**Record excerpts**
——
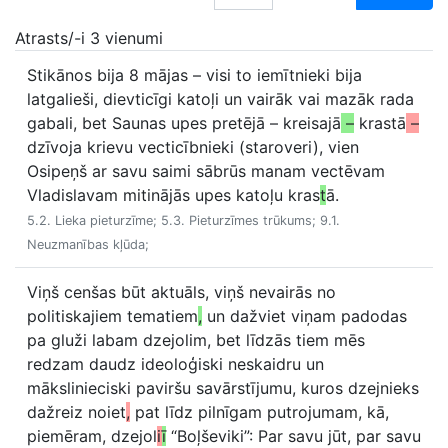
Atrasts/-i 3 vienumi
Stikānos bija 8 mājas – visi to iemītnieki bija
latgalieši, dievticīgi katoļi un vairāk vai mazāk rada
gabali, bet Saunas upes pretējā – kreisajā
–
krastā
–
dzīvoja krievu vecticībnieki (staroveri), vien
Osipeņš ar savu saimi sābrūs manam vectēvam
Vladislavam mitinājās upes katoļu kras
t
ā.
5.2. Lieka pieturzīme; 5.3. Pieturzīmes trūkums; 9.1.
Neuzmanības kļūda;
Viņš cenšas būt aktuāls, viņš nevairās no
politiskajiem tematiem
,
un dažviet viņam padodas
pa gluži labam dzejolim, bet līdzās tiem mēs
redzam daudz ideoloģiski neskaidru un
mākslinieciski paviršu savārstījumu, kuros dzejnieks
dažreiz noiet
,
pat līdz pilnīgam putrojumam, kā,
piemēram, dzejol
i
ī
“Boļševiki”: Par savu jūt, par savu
——
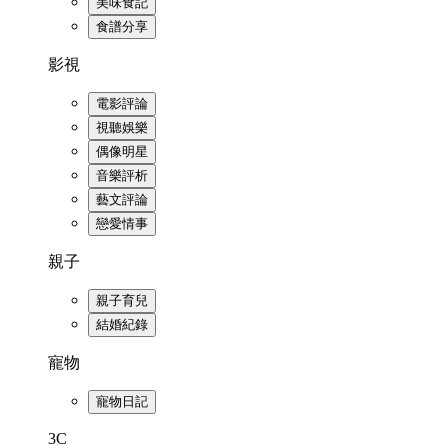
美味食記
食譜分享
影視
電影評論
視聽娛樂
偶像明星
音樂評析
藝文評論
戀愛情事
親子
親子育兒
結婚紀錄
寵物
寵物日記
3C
——
**About this task**
Could you collect every line of the records above that contains the string "upes"? Matching is case-sensitive.

**Response area**
gabali, bet Saunas upes pretējā – kreisajā
Vladislavam mitinājās upes katoļu kras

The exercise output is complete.